● **What needs to be done**: Write only the number of lines in the records beneath that hold "Braun".
--- Data shown ---
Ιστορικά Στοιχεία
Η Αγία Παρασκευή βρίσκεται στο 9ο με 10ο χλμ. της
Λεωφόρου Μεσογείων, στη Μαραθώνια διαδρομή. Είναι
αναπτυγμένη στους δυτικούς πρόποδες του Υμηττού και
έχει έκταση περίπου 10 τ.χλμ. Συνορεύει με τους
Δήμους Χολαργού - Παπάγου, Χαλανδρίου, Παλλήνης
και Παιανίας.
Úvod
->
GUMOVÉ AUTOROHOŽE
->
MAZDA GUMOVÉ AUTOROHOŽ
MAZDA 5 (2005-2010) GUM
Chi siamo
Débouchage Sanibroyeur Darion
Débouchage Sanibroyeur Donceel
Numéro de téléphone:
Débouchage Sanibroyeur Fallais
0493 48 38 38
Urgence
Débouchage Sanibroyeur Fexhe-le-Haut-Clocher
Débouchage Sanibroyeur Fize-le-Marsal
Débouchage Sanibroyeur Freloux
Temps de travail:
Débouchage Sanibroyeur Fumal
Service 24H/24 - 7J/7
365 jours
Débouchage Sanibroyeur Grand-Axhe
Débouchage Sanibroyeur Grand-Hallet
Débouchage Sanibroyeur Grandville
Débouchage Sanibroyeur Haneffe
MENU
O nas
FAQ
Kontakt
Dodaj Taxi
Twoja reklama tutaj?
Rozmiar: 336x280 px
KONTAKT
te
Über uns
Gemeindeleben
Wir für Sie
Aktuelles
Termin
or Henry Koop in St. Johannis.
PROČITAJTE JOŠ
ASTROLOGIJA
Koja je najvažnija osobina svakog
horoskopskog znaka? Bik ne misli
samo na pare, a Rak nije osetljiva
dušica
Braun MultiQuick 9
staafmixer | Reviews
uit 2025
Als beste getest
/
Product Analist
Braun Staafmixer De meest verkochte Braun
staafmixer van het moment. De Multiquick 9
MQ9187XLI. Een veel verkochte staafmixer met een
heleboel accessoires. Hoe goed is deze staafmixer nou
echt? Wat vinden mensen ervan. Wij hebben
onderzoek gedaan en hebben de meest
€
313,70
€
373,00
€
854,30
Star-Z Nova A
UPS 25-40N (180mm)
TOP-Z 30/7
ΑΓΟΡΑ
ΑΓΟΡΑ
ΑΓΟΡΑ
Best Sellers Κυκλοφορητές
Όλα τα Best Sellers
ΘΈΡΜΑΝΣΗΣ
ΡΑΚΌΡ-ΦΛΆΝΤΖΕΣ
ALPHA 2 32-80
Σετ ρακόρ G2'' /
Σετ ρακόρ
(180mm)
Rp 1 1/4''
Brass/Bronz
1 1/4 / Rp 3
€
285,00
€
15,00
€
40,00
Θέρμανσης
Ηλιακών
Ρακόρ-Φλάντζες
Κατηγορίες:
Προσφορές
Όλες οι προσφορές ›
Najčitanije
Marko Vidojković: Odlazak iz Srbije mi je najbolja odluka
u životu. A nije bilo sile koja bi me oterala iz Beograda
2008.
---
● **Task output**: 2